Testing Itself: One tester would schedule an appointment with the parents. While one parent (or a family friend) held the video camera, mobile phone, or tablet, the other parent would be responsible for handling the child, introducing toys to the child, or interacting with the child. The tester simply sat to the side and scored the AIMS based on their observations, without any prompting of the child or parent. Recording was completed when the child had the opportunity to perform movements in each of the four positions (prone, supine, sitting, standing). Following the recorded session, another tester (that was blinded to the first tester’s AIMS score) watched the recorded video and also scored the AIMS based on their observations. Throughout the course of the study, testers would be randomized as to which role they played (in person observation or video observation).

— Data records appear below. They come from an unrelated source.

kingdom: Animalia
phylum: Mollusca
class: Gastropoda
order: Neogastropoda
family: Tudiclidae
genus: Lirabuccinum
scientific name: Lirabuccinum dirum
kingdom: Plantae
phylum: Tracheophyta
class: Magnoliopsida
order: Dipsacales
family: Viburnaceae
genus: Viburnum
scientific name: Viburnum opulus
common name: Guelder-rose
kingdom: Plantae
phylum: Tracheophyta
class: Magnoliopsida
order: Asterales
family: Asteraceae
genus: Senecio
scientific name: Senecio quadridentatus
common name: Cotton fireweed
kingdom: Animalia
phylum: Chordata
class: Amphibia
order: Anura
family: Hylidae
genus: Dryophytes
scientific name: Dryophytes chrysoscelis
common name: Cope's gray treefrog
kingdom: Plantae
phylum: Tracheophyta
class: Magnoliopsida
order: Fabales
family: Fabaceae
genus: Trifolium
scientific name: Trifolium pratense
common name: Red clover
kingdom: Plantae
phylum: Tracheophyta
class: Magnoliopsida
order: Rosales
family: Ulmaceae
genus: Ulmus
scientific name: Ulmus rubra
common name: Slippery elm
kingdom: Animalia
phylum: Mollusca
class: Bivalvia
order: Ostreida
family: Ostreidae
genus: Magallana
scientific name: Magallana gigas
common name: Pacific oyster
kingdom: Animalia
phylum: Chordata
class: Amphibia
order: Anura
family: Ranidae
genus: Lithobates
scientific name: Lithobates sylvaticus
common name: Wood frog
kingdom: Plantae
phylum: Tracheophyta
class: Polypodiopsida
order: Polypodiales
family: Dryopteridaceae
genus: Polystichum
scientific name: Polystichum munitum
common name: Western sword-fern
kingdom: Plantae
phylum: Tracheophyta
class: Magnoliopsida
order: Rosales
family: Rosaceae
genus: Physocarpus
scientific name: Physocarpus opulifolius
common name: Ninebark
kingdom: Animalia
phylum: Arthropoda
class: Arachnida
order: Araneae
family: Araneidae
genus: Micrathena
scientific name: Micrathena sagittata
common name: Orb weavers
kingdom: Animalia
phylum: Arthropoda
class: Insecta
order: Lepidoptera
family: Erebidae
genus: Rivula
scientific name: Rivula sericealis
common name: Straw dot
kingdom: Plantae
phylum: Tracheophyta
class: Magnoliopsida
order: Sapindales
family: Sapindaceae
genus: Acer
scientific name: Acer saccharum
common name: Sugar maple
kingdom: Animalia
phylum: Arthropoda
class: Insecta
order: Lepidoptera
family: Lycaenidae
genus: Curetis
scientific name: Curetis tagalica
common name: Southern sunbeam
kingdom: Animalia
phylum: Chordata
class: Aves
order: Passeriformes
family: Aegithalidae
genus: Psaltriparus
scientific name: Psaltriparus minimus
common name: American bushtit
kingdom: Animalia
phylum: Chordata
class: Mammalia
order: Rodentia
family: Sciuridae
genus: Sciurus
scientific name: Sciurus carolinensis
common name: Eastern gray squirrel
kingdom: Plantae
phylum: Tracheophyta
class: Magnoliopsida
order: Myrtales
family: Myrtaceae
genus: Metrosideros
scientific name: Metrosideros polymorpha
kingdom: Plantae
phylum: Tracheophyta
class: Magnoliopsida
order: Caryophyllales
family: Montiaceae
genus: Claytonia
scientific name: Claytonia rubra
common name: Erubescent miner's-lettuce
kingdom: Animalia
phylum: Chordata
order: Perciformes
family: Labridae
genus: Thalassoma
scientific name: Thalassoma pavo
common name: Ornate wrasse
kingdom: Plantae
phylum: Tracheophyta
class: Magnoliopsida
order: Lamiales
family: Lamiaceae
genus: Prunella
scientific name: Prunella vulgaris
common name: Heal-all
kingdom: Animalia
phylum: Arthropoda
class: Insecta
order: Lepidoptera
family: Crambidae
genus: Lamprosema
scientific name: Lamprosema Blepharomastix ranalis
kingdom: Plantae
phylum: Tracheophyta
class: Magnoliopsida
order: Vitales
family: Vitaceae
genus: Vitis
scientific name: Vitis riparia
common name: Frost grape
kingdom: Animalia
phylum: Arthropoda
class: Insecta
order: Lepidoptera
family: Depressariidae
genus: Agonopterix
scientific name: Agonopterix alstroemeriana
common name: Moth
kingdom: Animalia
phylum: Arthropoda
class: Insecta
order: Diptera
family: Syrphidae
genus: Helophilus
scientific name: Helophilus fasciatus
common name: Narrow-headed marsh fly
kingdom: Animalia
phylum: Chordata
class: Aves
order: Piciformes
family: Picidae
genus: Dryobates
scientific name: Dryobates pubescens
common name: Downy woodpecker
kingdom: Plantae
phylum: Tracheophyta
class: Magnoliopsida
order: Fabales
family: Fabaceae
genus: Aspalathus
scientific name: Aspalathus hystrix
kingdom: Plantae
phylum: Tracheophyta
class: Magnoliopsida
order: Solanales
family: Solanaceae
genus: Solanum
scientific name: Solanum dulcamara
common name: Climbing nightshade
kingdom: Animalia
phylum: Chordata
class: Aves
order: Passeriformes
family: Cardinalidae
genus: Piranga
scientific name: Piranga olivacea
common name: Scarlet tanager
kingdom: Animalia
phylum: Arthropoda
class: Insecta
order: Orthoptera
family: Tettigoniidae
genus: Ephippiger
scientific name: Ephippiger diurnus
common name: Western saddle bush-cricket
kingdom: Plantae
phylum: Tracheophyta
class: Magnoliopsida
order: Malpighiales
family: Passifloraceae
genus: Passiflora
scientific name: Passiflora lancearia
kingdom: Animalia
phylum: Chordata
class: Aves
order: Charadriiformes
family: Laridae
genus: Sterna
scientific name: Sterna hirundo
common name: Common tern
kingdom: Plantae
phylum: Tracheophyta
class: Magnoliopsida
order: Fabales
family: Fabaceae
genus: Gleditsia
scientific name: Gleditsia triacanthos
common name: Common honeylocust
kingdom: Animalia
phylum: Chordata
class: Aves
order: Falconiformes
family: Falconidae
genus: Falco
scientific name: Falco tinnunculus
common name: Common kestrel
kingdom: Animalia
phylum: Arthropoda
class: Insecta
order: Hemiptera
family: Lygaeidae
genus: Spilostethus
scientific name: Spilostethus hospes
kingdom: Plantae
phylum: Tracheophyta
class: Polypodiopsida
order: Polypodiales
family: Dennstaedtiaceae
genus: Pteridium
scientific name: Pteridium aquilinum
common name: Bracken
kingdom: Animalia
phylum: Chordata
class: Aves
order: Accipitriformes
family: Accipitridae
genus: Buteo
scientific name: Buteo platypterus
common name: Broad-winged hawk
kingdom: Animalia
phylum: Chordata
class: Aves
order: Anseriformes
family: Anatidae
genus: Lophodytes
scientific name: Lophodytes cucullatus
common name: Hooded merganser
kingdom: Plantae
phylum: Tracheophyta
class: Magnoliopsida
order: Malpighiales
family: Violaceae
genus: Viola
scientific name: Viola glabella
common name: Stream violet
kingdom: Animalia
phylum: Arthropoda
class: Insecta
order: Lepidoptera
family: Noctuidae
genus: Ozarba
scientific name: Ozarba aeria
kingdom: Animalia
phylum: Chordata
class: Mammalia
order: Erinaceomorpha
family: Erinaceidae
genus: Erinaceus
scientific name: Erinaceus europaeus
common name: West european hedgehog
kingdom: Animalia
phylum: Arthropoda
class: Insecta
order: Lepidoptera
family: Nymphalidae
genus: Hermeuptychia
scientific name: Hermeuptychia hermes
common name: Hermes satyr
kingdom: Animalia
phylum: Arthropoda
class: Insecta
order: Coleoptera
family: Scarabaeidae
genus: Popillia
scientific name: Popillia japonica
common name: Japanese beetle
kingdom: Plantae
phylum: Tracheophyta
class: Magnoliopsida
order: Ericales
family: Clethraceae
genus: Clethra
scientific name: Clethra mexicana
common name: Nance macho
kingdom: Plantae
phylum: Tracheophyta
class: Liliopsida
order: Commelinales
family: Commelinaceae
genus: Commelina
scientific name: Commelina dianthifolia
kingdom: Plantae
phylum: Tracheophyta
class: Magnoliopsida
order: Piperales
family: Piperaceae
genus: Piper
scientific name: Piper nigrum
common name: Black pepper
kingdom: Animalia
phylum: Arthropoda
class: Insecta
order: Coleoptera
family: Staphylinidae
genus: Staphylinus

Comparing Test Scores: Interclass correlation coefficients (ICCs) for a 3-way mixed effect model was used to analyze concurrent validity. A value of 0.90 was considered the accepted level of agreement. Limits of Agreement was also used to visualize differences of the two measurements. The SEM was then used to measure the error between the two scores and calculate the smallest detectable change. Lastly, the mean difference was analyzed by a 1-tailed t-test.
Results: Out of 48 cases, twelve of the AIMS scores were in absolute agreement. In twenty-three of the cases, the video recorded scores were higher, while the other thirteen cases had higher scores in the live observations. The mean difference between live observation scores and video recorded scores was 0.46 (standard deviation = 1.98), but this value was not considered significant (P = .115; 95% confidence interval [CI] = −0.116 to +1.033). The ICC between the two testing groups (live and recorded) was 0.99. These results show that whether AIMS assessments are made in person or from a video recording, the assessment scores are likely to be similar.
Strengths: I think the strength of this study is the results. The fact that similar AIMS scores are able to be assessed both in person and over a video could potentially change the way initial assessments or follow up assessments are able to be done. The fact that motor skills can adequately be assessed over video could be very influential for telehealth treatments and evaluations.
Limitations: I think the limitation of this study is the fact that in a typical clinical setting, not every parent is going to receive a checklist of instructions for what type of video needs to be captured for proper physical therapy assessment. Without this strict protocol of instructions, it is possible that the assessment scores may not be as similar.
My Overall conclusion: This study shows that it is possible to get similar AIMS assessments of a child’s motor skills via video recording when compared to an in-person assessment. Although the study followed a certain protocol that may not be as replicable in a clinical setting (such as providing the parents with a step by step instruction video and checklist), these results are still promising for potential use of the AIMS in areas such as telehealth PT.
Citation: Boonzaaijer M, van Dam E, van Haastert IC, Nuysink J. Concurrent Validity Between Live and Home Video Observations Using the Alberta Infant Motor Scale. Pediatr Phys Ther. 2017;29(2): 146-151. doi: 10.1097/PEP.0000000000000363.